++++ STORED DATA ++++

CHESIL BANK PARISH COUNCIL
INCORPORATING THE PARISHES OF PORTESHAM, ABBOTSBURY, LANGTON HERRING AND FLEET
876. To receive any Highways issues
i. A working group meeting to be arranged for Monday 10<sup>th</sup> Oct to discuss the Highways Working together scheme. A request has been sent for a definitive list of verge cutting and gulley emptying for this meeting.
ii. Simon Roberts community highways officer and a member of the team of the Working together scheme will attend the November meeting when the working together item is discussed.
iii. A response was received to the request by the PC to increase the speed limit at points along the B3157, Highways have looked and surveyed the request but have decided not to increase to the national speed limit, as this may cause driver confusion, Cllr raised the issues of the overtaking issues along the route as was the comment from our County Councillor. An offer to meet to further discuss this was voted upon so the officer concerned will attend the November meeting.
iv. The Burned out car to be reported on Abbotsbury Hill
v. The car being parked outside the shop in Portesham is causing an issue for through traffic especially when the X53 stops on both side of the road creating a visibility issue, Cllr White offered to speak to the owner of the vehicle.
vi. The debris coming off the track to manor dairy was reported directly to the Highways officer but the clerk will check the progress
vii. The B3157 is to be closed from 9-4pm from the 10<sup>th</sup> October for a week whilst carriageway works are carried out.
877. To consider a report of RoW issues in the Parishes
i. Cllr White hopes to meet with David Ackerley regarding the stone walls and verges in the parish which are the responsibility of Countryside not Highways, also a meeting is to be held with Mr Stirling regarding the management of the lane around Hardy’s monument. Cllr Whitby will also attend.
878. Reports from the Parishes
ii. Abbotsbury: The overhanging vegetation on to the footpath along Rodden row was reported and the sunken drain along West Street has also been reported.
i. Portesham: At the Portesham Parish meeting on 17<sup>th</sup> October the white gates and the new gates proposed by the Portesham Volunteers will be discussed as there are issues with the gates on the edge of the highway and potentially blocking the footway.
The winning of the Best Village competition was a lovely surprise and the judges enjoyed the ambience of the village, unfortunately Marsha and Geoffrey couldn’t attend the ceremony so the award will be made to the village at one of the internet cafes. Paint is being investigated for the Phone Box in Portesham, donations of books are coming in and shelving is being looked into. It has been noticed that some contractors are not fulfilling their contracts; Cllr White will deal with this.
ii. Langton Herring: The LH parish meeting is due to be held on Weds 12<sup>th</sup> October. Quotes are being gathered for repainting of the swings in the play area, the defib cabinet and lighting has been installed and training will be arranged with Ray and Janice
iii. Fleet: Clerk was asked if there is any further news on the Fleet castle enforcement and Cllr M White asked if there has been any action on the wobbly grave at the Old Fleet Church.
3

++++

EXERCISE AIM =
Starting at the line that contains "iv. The Burned" and stopping after the line that contains "ii. Abbotsbury: The", write out every line exactly as it appears above, and no other line.

ANSWER TO THE PROBLEM =
iv. The Burned out car to be reported on Abbotsbury Hill
v. The car being parked outside the shop in Portesham is causing an issue for through traffic especially when the X53 stops on both side of the road creating a visibility issue, Cllr White offered to speak to the owner of the vehicle.
vi. The debris coming off the track to manor dairy was reported directly to the Highways officer but the clerk will check the progress
vii. The B3157 is to be closed from 9-4pm from the 10<sup>th</sup> October for a week whilst carriageway works are carried out.
877. To consider a report of RoW issues in the Parishes
i. Cllr White hopes to meet with David Ackerley regarding the stone walls and verges in the parish which are the responsibility of Countryside not Highways, also a meeting is to be held with Mr Stirling regarding the management of the lane around Hardy’s monument. Cllr Whitby will also attend.
878. Reports from the Parishes
ii. Abbotsbury: The overhanging vegetation on to the footpath along Rodden row was reported and the sunken drain along West Street has also been reported.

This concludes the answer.